Monsieur le ministre, vous dites que la taxe d'habitation est injuste et qu'il faut la supprimer. Mais l'impôt sur le revenu, lui aussi, est injuste, car il est trop concentré ; l'impôt sur les sociétés est également injuste, car il concerne plutôt les petites entreprises que les grandes ; les impôts sur la production sont injustes, car ils sont exigibles avant détermination du résultat ; la TVA est injuste, car elle touche tout le monde ; la contribution économique territoriale – CET – est injuste, car on n'y comprend rien ; la CSG est injuste, car proportionnelle ; la redevance télé, enfin, est injuste, car on ne regarde plus la télé sur les écrans de télé. La taxe d'habitation est-elle, au fond, plus injuste que les autres impôts injustes ?
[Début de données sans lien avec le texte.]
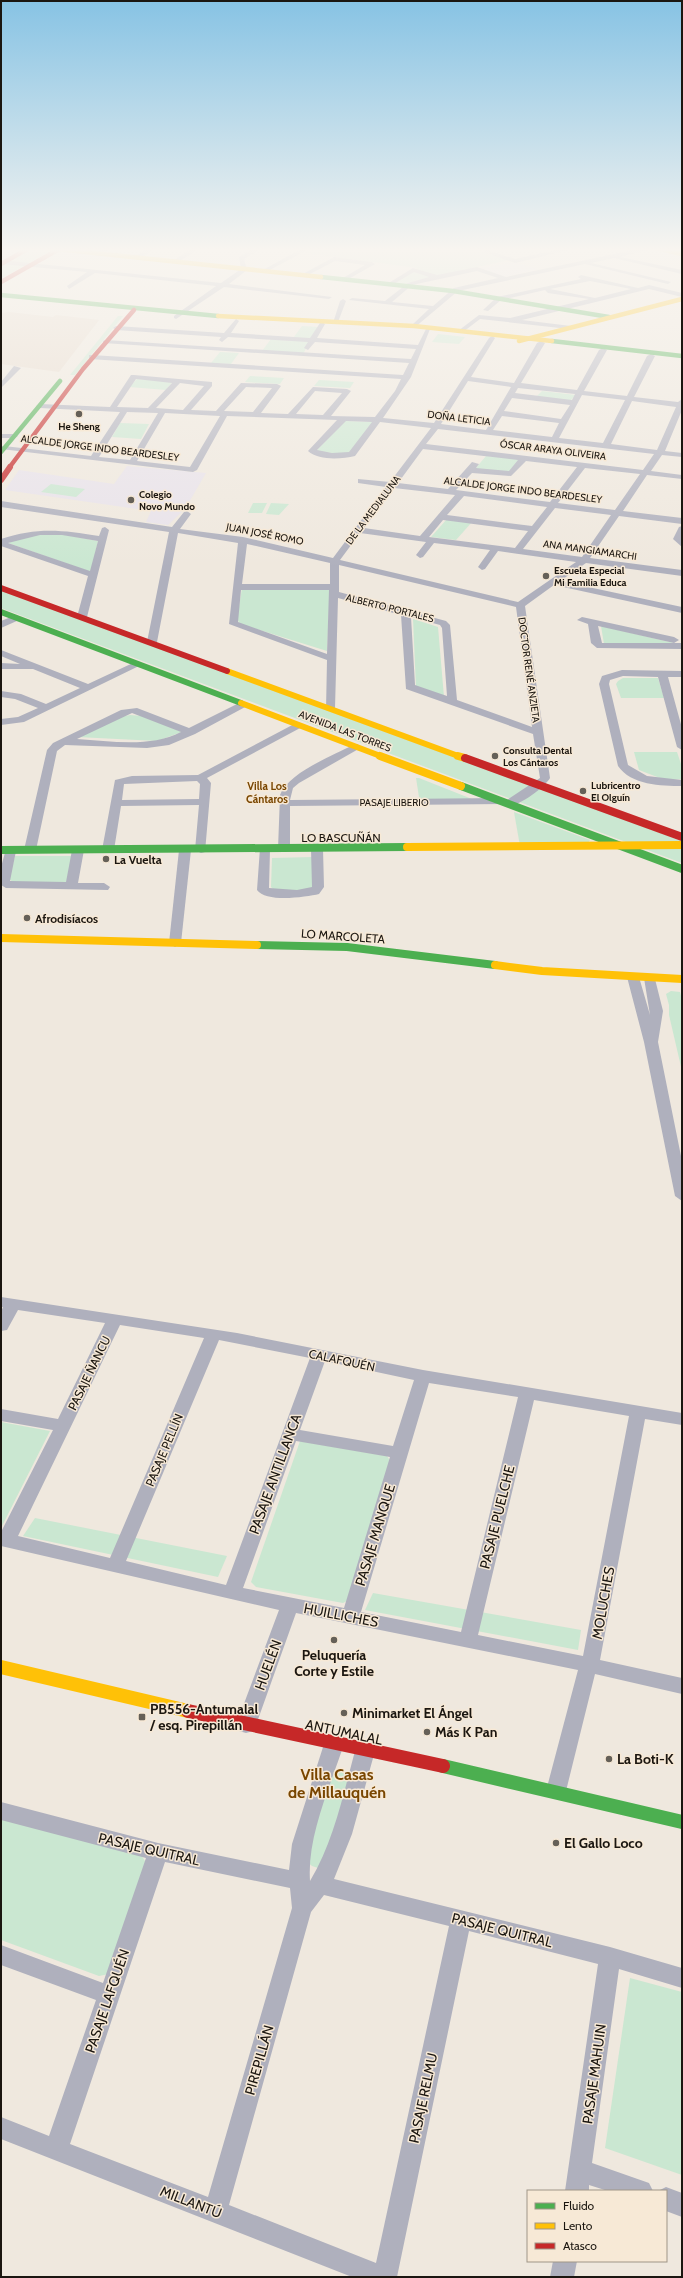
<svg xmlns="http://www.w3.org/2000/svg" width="683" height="2278" viewBox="0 0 683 2278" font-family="Cabin,sans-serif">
<rect width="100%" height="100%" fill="#efe8de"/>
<polygon fill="#e7dacd" points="9,312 53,317 56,315 99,320 59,372 1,364 1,313"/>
<g fill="#e8e2ea">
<polygon points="514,262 538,269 504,277 481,268"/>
<polygon points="127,466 206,473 185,509 168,525 146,522 151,511 5,490 19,470 114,484"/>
</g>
<g fill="#cae7d1">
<polygon points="316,248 499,248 483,252 509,260 414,281 408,285 394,284 417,268 306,253"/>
<polygon points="31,249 50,251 1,279 1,266"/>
<polygon points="118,316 123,316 75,375 70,375"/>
<polygon points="302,326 318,327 303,354 262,351 271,339 291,341"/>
<polygon points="438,334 465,337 459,344 432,342"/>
<polygon points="220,352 239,353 231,364 211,363"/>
<polygon points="250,376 284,378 280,384 245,382"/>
<polygon points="137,379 173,381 166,390 129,387"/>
<polygon points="319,380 354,382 350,388 314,386"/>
<polygon points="542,391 576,395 570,401 536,397"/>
<polygon points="345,421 375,422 351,453 340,454 316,451"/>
<polygon points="120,423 149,424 141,439 112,437"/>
<polygon points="486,456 520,459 509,472 475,469"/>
<polygon points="51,484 85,489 76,497 41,492"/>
<polygon points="253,503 267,503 262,513 248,513"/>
<polygon points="271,503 289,504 279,515 266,514"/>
<polygon points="447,519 472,522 456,540 431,537"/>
<polygon points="54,533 98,541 91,572 8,543 27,536"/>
<polygon points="242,588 330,588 327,651 240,624 237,619"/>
<polygon points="1,590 682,841 682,863 1,608"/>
<polygon points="413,619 438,627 444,697 416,687"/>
<polygon points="601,626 678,644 604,644"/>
<polygon points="623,678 658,678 664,698 621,698 616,684 618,681"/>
<polygon points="130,715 142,716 182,732 157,741 77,737 120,717"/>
<polygon points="634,752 677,752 682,767 682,779 665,780 639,770"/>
<polygon points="416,778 419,778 472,799 421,799 419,797"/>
<polygon points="514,812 590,840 588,843 520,846"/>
<polygon points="15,856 72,856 66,884 13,882 9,879"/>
<polygon points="313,857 314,887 305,891 275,891 271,887 272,858"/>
<polygon points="671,991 680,992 682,1000 682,1071 669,1015 669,1005 666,994"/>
<polygon points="1,1422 50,1431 2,1526 1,1526"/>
<polygon points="300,1441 387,1456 391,1462 347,1601 343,1603 256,1587 251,1582"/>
<polygon points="35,1518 227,1556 218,1577 23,1536"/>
<polygon points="373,1593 581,1630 578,1650 365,1610"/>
<polygon points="333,1769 346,1771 350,1776 327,1858 318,1868 312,1866 306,1861 325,1783"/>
<polygon points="1,1817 141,1855 147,1864 109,1974 99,1976 1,1940"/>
<polygon points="630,1978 682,1992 682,2175 605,2148"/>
</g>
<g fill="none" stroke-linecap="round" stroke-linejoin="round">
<g fill="#afb0bd" fill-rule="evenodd">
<polygon points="103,248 111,248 101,255 97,255 97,253"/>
<polygon points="148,248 156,248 139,259 135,259 135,257"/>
<polygon points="192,248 200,248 177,263 173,263 173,261"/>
<polygon points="254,248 262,248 244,259 247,270 229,284 332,297 329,299 224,287 176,319 174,318 174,316 216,286 95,273 69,289 67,286 87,272 1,264 1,260 221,283 241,269 239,257"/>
<polygon points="303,248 311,248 266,272 261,271"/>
<polygon points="564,248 577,248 515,263 484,252 487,250 515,259"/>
<path d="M642,248H655L620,257L682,270V274L614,258L591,263L671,282L668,284L585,264L458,291L414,328L411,326L412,325L429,309L349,300L352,298L385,301L408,283L429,277L414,272L392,285L387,284L413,268L437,275L477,267L506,277ZM477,271L498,278L454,288L433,306L392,302L412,285Z"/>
<polygon points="334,257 372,262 375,264 345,281 343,278 365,265 335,261 306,276 301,275"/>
<path d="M581,275L638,288L649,285L682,293V297L649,289L522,320L571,326L572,327L569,329L480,319L463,332L458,331L479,315L510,318L589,299L548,293L545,290L501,300L488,311L483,310L497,297L581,279L578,277ZM590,281L631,289L595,298L550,289Z"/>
<polygon points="343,299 346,301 338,322 333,323 340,301"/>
<path d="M236,319L239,321L231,333L310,338L320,323L322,322L325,324L317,338L418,345L426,329H430L411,377L383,418L434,423L489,338L492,336L495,338L471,377L514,383L537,343L541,341L545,343L521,383L577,390L599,350L603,348L607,350L584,391L627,396L647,356L651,354L655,356L634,397L678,402L682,399V410L665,451L682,453V457L662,455L651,471L682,475V479L647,475L623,511L682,518V524L619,516L590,558L682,570V576L586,563L560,581L682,607V613L554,585L525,606L550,778C545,787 516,809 505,806L504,804L290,806V849L288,851H280L278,849L280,795C288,773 332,756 353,745L357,744L362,747L299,783L293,788L290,800L502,798L507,800L540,778L533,734L406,689L401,615L338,598L335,708L330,711L326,710L327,660L229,624L238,543L178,533L157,642L152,645L149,644L147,642L169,532L1,507V501L172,527L184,512L187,511L191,514L180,529L243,537L333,558L386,487L358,483V479L390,482L431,428L380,422L355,456C342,459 319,461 308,451L337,420L227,416L197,470L193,472L1,449V446H4L91,456L120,412L40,408L36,406L40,404L110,407L131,375H134L212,382V386L191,410L216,411L241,383L277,384L281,386L261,413L288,414L313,387L347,389L351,391L331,416L375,417L395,391L401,379L89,359V355H92L403,375L409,363L103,343V341L105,340L411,359L416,349L315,342L308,350L304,348L308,342L228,337L222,342L219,340L221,337L116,330L113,328L116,326L224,333ZM136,379L172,383L148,408L117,407ZM468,381L511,387L486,430L441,424ZM180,383L204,386L183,410L156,408ZM246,387L272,388L253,412L224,411ZM518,388L575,394L572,400L515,393ZM315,391L342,393L323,415L296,414ZM582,395L625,400L603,443L559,438ZM512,398L570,405L561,419L504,411ZM632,401L676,407L657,450L611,444ZM127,412L158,413L130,460L99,457ZM165,413L220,416L190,467L137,461ZM502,416L559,423L552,437L493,430ZM346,421L372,422L349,452L332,453L317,450ZM438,429L654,454L643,470L426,444ZM423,449L518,460L509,471L476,468L479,464L472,462L448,489L398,483ZM526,461L577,467L550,502L456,490L472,473L511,476ZM585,468L640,474L615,510L558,503ZM394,488L455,495L420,536L364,528ZM464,496L547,507L532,526L447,515ZM555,508L611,515L582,557L523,549ZM443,520L528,531L515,548L429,537ZM360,533L426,542L416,555L420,558L423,557L434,543L490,550L478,567L482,570L485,569L498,551L576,562L518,602L340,560ZM247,544L330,563V584H242ZM339,565L516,607L532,727L457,700L450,625L446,621L339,592ZM241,590H329L327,654L238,622ZM411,617L440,625L442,628L447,696L415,685Z"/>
<polygon points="14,366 21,368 1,388 1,382"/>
<polygon points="1,434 14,434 18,436 14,438 1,438"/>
<polygon points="682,526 682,547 673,539 679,527"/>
<path d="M105,527L109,530L87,617L82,620L77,617L88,576L1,546V539C37,527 62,530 99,536L102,528ZM40,535H62L98,541L90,571L8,543Z"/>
<polygon points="16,615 21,618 19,620 1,628 1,621"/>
<polygon points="582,617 674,637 679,640 674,643 598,626 602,643 682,643 682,649 597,648 591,643 588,624 577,620"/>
<polygon points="1,650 88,684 135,662 138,661 143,664 24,722 1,725 1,719 18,717 38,708 15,699 1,697 1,691 21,694 46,704 80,688 33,669 1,669 1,663 20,664 1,656"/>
<path d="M622,670L682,671V677H668L682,728V750L677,747L658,677L623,676L610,680L609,684L628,765L647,776L682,780V786C661,786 631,785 618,766L599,684L602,676Z"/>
<path d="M243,701L248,704L247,706L195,734L169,745L147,748L65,745L57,751L36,850L30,853L24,850L47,750L53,743L121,710L137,708L189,728ZM132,713L181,732C150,748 111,741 77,739Z"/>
<path d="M298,722L303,725L302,727L207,778L211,783L205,852L201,853L195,850L199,805L121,806L114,850L108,853L102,850L115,780L132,776L198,775ZM197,781L200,784L199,799L122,800L124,784Z"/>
<path d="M317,846L323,849L324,887L319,894C306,897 266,903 257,890L260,848L264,847L270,850L269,888L297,890L312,887L311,849Z"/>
<polygon points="78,847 84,850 78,883 104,883 110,887 108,890 6,888 1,885 1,867 6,849 14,849 16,851 10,881 66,882 72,850"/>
<polygon points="185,847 191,850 181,943 175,947 169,943 179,850"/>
<polygon points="633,973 639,977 650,1015 644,978 646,975 654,975 663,1011 658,1042 682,1161 682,1201 675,1196 644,1042 627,977"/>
<path d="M1,1297L237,1333L423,1370L682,1413V1425L645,1419L600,1660L682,1678V1694L595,1674L566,1791L563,1797L556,1799L549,1797L546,1791L578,1670L296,1613L256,1725L253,1731L246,1733L239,1731L236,1725L279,1610L1,1546V1532L53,1430L1,1421V1409L58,1419L105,1323L18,1310L7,1330L1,1331V1312L3,1307H1ZM120,1325L204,1338L110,1558L18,1536ZM219,1340L310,1358L226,1585L126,1561ZM325,1361L414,1380L393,1446L300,1430ZM429,1383L518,1397L461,1632L361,1612ZM534,1400L629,1416L583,1656L478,1635ZM296,1441L390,1457L344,1608L243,1588Z"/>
<path d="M334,1736L341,1738L344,1744C330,1787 307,1836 310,1881C334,1841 343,1795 355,1751L358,1745L365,1743L372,1745L375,1751L352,1834L334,1879L610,1947L682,1968V1988L619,1969L592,2163L649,2183L653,2191H608L589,2185V2191H565L598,1964L469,1931L397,2277H352L1,2139V2117L49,2136L96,2000L1,1965V1945L103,1983L146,1858L1,1820V1802L158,1843L289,1870L292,1844L324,1744L327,1738ZM165,1862L290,1888L292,1908L208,2197L70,2144ZM324,1895L449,1926L376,2263L229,2205L311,1912Z"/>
<polygon points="666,2187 682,2193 682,2217 666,2211 666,2191 658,2191"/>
<polygon points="553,2261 577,2261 574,2277 550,2277"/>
</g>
<g stroke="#4caf50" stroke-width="4.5">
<polyline points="321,277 453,291 609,317"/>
<polyline points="1,295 218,316"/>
<polyline points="552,341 682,356"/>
<polyline points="1,452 60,381"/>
</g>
<polyline stroke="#4caf50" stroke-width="6" points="1,612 241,703"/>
<g stroke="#4caf50" stroke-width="8">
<polyline points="461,786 682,869"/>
<polyline points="1,850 407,847"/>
<polyline points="257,945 347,947 495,965"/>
</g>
<polyline stroke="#4caf50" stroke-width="14" points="443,1766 682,1822"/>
<g stroke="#ffc107" stroke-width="4.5">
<polyline points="47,248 321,277"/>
<polyline points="656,248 682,254"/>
<polyline points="218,316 414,326 552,341"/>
<polyline points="519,341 682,299"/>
</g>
<g stroke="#ffc107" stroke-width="6">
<polyline points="227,671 461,757"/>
<polyline points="241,703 383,757"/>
</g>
<g stroke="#ffc107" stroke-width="8">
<polyline points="380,756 461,786"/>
<polyline points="458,756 465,758"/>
<polyline points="407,847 682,845"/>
<polyline points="1,938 257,945"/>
<polyline points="495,965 542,971 682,979"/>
</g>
<polyline stroke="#ffc107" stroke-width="14" points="1,1667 188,1711"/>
<g stroke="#c62828" stroke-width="4.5">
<polyline points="1,264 29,248"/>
<polyline points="1,282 61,248"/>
<polyline points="9,468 83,369 134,310"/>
</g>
<g stroke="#c62828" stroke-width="6">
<polyline points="1,480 10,467"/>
<polyline points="1,588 227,671"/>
</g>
<polyline stroke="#c62828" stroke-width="8" points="465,758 682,837"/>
<polyline stroke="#c62828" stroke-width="14" points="188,1711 443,1766"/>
</g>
<linearGradient id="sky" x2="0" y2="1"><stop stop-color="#87c3e4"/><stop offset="0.44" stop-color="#f8f5f0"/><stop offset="1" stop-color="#f8f5f0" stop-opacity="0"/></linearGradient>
<rect width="683" height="567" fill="url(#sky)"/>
<g fill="#656058" stroke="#f7e9d6" stroke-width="1.5">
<circle cx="79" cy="414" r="4"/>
<circle cx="131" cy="500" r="4"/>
<circle cx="546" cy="576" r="4"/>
<circle cx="495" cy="756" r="4"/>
<circle cx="583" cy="791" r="4"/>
<circle cx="106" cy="859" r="4"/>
<circle cx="27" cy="918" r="4"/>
<circle cx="334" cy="1640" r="4"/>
<circle cx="344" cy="1713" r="4"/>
<rect x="138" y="1713" width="8" height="8" rx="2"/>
<circle cx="427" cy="1732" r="4"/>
<circle cx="609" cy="1759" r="4"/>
<circle cx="556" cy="1843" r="4"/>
</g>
<g text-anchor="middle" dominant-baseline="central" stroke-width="3" stroke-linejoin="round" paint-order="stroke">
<g font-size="10" fill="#1b1610" stroke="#f7e9d6">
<text transform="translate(459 418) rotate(7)">DOÑA LETICIA</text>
<text transform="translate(100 448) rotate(7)">ALCALDE JORGE INDO BEARDESLEY</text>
<text transform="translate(553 450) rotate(7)">ÓSCAR ARAYA OLIVEIRA</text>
<text transform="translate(523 490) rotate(7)">ALCALDE JORGE INDO BEARDESLEY</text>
<text transform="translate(373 510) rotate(-53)">DE LA MEDIALUNA</text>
<text transform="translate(265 534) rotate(11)">JUAN JOSÉ ROMO</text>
<text transform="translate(590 550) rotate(8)">ANA MANGIAMARCHI</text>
<text transform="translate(390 608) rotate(14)">ALBERTO PORTALES</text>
<text transform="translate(529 670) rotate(82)">DOCTOR RENÉ ANZIETA</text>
<text transform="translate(345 731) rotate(21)">AVENIDA LAS TORRES</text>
<text x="394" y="802">PASAJE LIBERIO</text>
</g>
<g font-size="10" font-weight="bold" fill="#1b1610" stroke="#f7e9d6" text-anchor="start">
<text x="79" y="426" text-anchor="middle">He Sheng</text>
<text x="139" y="494">Colegio<tspan x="139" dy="12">Novo Mundo</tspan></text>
<text x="554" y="570">Escuela Especial<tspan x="554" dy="12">Mi Familia Educa</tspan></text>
<text x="503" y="750">Consulta Dental<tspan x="503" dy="12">Los Cántaros</tspan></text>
<text x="591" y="785">Lubricentro<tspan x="591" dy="12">El Olguín</tspan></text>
</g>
<g font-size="11" font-weight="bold" fill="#794600" stroke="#f7e9d6">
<text x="267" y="786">Villa Los<tspan x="267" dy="13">Cántaros</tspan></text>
</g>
<g font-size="12" fill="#1b1610" stroke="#f7e9d6">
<text x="341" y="837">LO BASCUÑÁN</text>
<text transform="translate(343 936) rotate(4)">LO MARCOLETA</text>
<text transform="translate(342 1360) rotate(12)">CALAFQUÉN</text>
<text transform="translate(89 1373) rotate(-64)">PASAJE ÑANCU</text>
<text transform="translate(164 1450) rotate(-67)">PASAJE PELLÍN</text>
</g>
<g font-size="12" font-weight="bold" fill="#1b1610" stroke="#f7e9d6" text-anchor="start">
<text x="114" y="859">La Vuelta</text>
<text x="35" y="918">Afrodisíacos</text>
</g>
<g font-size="14" fill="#1b1610" stroke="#f7e9d6">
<text transform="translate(275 1474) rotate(-70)">PASAJE ANTILLANCA</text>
<text transform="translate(497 1517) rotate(-76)">PASAJE PUELCHE</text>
<text transform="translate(375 1535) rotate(-73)">PASAJE MANQUE</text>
<text transform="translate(603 1603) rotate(-80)">MOLUCHES</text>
<text transform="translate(341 1615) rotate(11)">HUILLICHES</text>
<text transform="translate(268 1665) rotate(-70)">HUELÉN</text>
<text transform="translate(344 1732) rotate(12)">ANTUMALAL</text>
<text transform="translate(149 1849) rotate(13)">PASAJE QUITRAL</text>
<text transform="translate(502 1930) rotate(14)">PASAJE QUITRAL</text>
<text transform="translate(107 2001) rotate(-71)">PASAJE LAFQUÉN</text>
<text transform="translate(259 2060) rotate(-74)">PIREPILLÁN</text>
<text transform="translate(594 2074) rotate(-82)">PASAJE MAHUIN</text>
<text transform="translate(423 2098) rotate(-78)">PASAJE RELMU</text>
<text transform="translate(191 2202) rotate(21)">MILLANTÚ</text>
</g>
<g font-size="14" font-weight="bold" fill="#1b1610" stroke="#f7e9d6" text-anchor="start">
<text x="334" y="1655" text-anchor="middle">Peluquería<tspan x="334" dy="16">Corte y Estile</tspan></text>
<text x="150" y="1709">PB556-Antumalal<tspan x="150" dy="16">/ esq. Pirepillán</tspan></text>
<text x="352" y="1713">Minimarket El Ángel</text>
<text x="435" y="1732">Más K Pan</text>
<text x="617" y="1759">La Boti-K</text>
<text x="564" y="1843">El Gallo Loco</text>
</g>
<g font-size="16" font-weight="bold" fill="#794600" stroke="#f7e9d6">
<text x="337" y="1774">Villa Casas<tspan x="337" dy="18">de Millauquén</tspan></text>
</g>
</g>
<rect width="683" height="2278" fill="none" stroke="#1b1610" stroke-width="4"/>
<rect x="527" y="2190" width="140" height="72" fill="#f7e9d6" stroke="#9f9587"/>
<rect x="535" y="2203" width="20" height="6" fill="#4caf50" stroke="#9f9587"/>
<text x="563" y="2210" font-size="12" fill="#1b1610">Fluido</text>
<rect x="535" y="2223" width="20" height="6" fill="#ffc107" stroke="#9f9587"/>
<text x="563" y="2230" font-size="12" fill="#1b1610">Lento</text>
<rect x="535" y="2243" width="20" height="6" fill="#c62828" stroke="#9f9587"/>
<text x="563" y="2250" font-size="12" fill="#1b1610">Atasco</text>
</svg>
Je ne le crois pas. Je pense qu'un impôt est injuste parce que tous ceux qui le paient le considèrent comme tel, tandis que tous ceux qui ne le paient pas le considèrent comme un très bon impôt. La taxe d'habitation n'est pas plus injuste que les autres. C'est en réalité un choix que vous avez fait durant la campagne électorale. Nous avions proposé une baisse de l'impôt sur le revenu ; le créneau étant pris, vous vous êtes concentrés sur la taxe d'habitation. Depuis cette époque, vous essayez de rhabiller, de réhabiliter l'idée selon laquelle la taxe d'habitation serait le plus injuste des impôts du système fiscal français. Ce n'est pas la réalité. Certains orateurs l'ont dit : 40 % des citoyens ne seront pas concernés par votre réforme – 20 % ne paient déjà pas la taxe d'habitation et 20 % continueront à la payer. Par ailleurs, une petite partie des assujettis ne la paient pas totalement, en raison des nombreux cas de réduction existants.
En réalité, votre décision d'exonérer de taxe d'habitation 80 % des Français fera deux victimes. Il s'agit, premièrement, de la dette, car il faudra bien rembourser tout cela aux collectivités locales, et je ne crois pas que les économies suffiront. Vous allez continuer à recourir à l'emprunt ou à utiliser plus de dette qu'on n'aurait pu le faire. Il s'agit, deuxièmement, des communes, qui perdront une part supplémentaire de leur indépendance, et qui voient de moins en moins clair dans leur financement.